SCTP fails when using SetInterfaceFilter and pion is an answerer
Summary
I want to disable all host candidates and use only server-reflexive (srflx) ones. To achieve that, I used SettingEngine.SetInterfaceFilter like this:
settingEngine.SetInterfaceFilter(func(name string) bool {
return false
})
This works correctly when Pion is an offerer: the ICE connection establishes, and SCTP works as expected.
However, when Pion acts as an answerer, ICE succeeds but SCTP fails in ~80% of cases. The failure happens during SCTP handshake: the incoming COOKIE-ACK never arrives, even though ICE reports "connected".
In about 20% of runs, the full connection including SCTP does succeed — so the behavior is stochastic.
Investigation
Using strace, I observed that:
In normal operation, Pion creates two distinct UDP sockets (separate file descriptors).
When using SetInterfaceFilter (excluding all interfaces), both srflx and host candidates share the same underlying socket (same FD).
I suspect this causes an internal conflict or race condition when routing incoming packets (especially during SCTP setup), particularly for answerer mode.
Environment
Pion version: v4.0.10
Remote peer: Google Chrome 138.0.7204.49
OS: Linux (but should be reproducible cross-platform)
Repro
Use SetInterfaceFilter to exclude all interfaces.
Set up a peer connection where Pion is an answerer.
Wait for Chrome to initiate.
Observe that ICE connects but SCTP often fails.
Expected behavior
Even with a single srflx candidate and one UDP socket, SCTP should succeed reliably when Pion is an answerer.
Additional notes
I suspect a socket muxing issue in ICE or DTLS layers when both host and srflx candidates share a socket (fd).

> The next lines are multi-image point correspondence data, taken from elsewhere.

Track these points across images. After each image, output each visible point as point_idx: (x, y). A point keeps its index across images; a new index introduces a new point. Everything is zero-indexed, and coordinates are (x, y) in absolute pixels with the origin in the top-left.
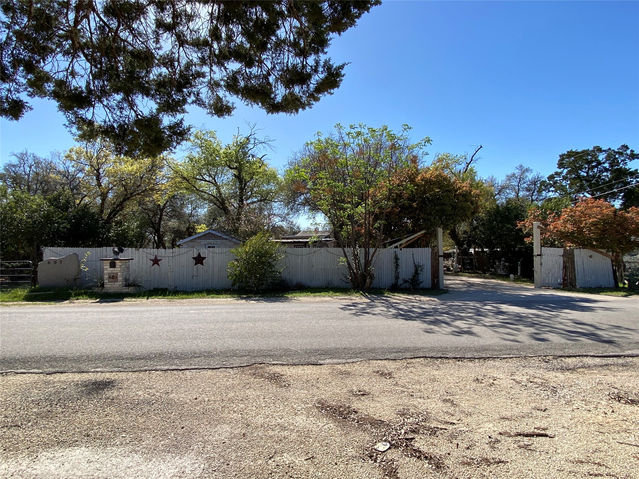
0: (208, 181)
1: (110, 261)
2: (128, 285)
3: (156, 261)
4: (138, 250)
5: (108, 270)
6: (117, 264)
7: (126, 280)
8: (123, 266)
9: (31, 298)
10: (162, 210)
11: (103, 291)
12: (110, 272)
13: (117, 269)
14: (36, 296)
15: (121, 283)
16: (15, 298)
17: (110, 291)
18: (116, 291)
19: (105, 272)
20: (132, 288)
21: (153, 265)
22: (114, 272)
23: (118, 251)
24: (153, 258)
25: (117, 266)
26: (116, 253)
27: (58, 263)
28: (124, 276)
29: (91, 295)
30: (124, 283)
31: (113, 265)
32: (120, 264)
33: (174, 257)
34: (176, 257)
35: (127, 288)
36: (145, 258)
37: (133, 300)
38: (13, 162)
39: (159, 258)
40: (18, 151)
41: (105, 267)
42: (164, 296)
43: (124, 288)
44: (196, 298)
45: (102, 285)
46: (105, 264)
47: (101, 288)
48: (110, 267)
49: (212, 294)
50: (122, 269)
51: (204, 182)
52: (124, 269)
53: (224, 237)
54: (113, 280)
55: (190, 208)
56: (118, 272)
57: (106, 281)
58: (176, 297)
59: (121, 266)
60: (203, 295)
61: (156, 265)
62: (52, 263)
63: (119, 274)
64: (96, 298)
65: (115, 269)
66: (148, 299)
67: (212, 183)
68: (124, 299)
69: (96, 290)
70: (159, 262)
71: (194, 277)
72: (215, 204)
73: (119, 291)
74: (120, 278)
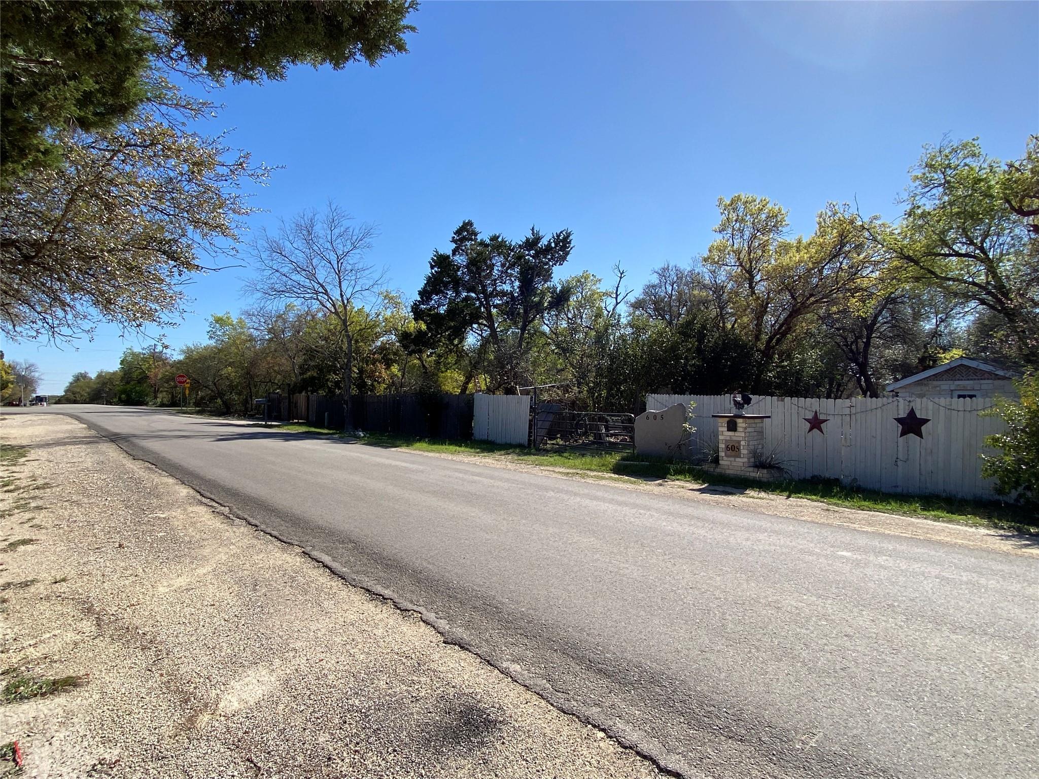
0: (966, 255)
1: (727, 419)
2: (760, 465)
3: (816, 423)
4: (783, 400)
5: (725, 435)
6: (739, 425)
7: (754, 454)
8: (749, 430)
9: (619, 470)
10: (870, 328)
11: (718, 470)
12: (728, 438)
13: (740, 435)
14: (626, 466)
15: (746, 460)
16: (602, 467)
17: (728, 472)
18: (738, 473)
19: (721, 437)
20: (765, 471)
21: (810, 430)
22: (734, 438)
23: (742, 402)
24: (810, 416)
25: (739, 429)
26: (739, 405)
27: (659, 417)
28: (752, 447)
29: (698, 476)
30: (752, 460)
31: (732, 427)
32: (744, 425)
33: (853, 417)
34: (858, 416)
35: (756, 470)
36: (795, 417)
37: (763, 494)
38: (653, 281)
39: (822, 417)
40: (659, 266)
41: (720, 429)
42: (822, 497)
43: (751, 469)
44: (892, 511)
45: (716, 460)
46: (720, 424)
47: (713, 465)
48: (728, 430)
49: (938, 509)
50: (747, 434)
51: (954, 258)
52: (751, 434)
53: (1001, 373)
54: (733, 453)
55: (934, 321)
56: (741, 439)
57: (722, 454)
58: (847, 503)
59: (746, 428)
60: (913, 507)
61: (815, 431)
62: (651, 418)
63: (743, 443)
64: (704, 482)
65: (737, 434)
66: (789, 497)
67: (974, 257)
68: (747, 492)
69: (706, 467)
70: (822, 425)
71: (899, 463)
72: (983, 302)
73: (742, 473)
74: (744, 451)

Could you suggest any quick and dirty fix / workaround? While e don't have a nice final solution. Thanks
@iamoskvin we need to investigate why it's happening first, if you can provide code to reproduce the issue it will make this easier.
@iamoskvin we need to investigate why it's happening first, if you can provide code to reproduce the issue it will make this easier. I created a repo for this issue. I hope I was able to correctly isolate the issue. Please ask me if anything is unclear. https://github.com/iamoskvin/pion_issue_3176/ @JoeTurki
@JoeTurki did you have time to look at this issue? Is it reproducible? Do you have any ideas about a workaround? Thanks.
@iamoskvin it's in my todo list to try to fix it, this weekend
@JoeTurki any updates? maybe some insights at least? Sorry for frequent disturbance.
@iamoskvin I'm working on it, I couldn't track the cause issue yet, It also happens for me rarely ~5%. It's getting fixed soon.
@JoeTurki were you able to determine the cause of the issue?
I think the the problem is that we don't propagate the filter correctly, so i think we end up with a demux race?, it wasn't intended for this use, We need to filter out host candidates internally, Or provide a simpler filter for this use.
For now, I suggest you use SetNAT1To1IPs if you know the IPs. and we'll try to fix this issue soon.
For now, I suggest you use
SetNAT1To1IPsif you know the IPs. and we'll try to fix this issue soon.
Thanks. It looks like this workaround does not work. I can remove STUN server and replace it with this setting. It works but if I am filtering out host candidates, then I see the same issue as before.